The STEROLTALK goal to build an in silico model that would predict the action of the novel hypolipidemic drugs, has thus fully been reached. Additionally, the Byesian approach to construction of gene regulatory networks has led to the prediction of another transcriptional regulator of the cholesterol synthesis, which has been proven experimentally. Furthermore, proteomic tools (two-dimensional (2D) gel electrophoresis and nLC-MS) have been established, optimised and successfully used for the analysis of human hepatocytes. In addition to already known players, proteins not yet known to be involved in STEROLTALK relevant regulation processes were found to be differentially regulated. Last but not least, the STEROLTALK database served as a share point for the exchange of experimental protocols and samples with unique Steroltalk coded signatures. The database served as well as a repository for the transcriptome and RT-PCR data, applying the Base 2.7.2. software that includes the MIAME standard of the minimal required information about a microarray experiment.

It is important to note that the formal end of the EU funding of the STEROLTALK does not mean an end to the developed STEROLTALK tools, models and samples. The University of Ljubljana, where the scientific coordination took place, will continue to maintain and upgrade the STEROLTALK database in collaboration with Crea, d.o.o. P10 of this project. The database will remain available to the STEROLTALK partners without additional cost for one year and will be continued afterwards with the shared cost contribution.

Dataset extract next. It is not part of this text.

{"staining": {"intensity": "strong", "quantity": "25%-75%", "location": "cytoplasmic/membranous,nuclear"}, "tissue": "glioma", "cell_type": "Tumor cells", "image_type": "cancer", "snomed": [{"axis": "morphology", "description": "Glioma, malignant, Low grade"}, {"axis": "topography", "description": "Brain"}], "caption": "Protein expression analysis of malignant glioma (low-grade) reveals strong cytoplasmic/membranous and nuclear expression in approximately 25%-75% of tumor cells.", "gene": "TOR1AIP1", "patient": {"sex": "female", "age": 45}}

Additionally, the model of the successful sharepoint within an international consortium, for experiment, protocol and sample exchange, will be used as a template in planning research under the current and future Seventh Framework Programme (FP7) systems biology calls. Also other STEROLTALK tools will remain alive in further research - the idea of a dedicated microarray that, in combination with commercial pan-genomic arrays, leads to a much quicker hypothesis formulation; the collection of STEROLTALK antibodies and the heterologous expression of STEROLTALK proteins in the yeast, will be very helpful in further research and can as well find commercial application. Additionally, research samples, such as mouse livers, human and mouse RNAs and other isolates, remain available for additional analyses within the broader scientific community. These valuable research samples from well controlled STEROLTALK experiments can contribute to a quicker solving of the questions regarding the cholesterol synthesis and drug metabolism networks that remained un-answered after the three-year STEROLTALK period.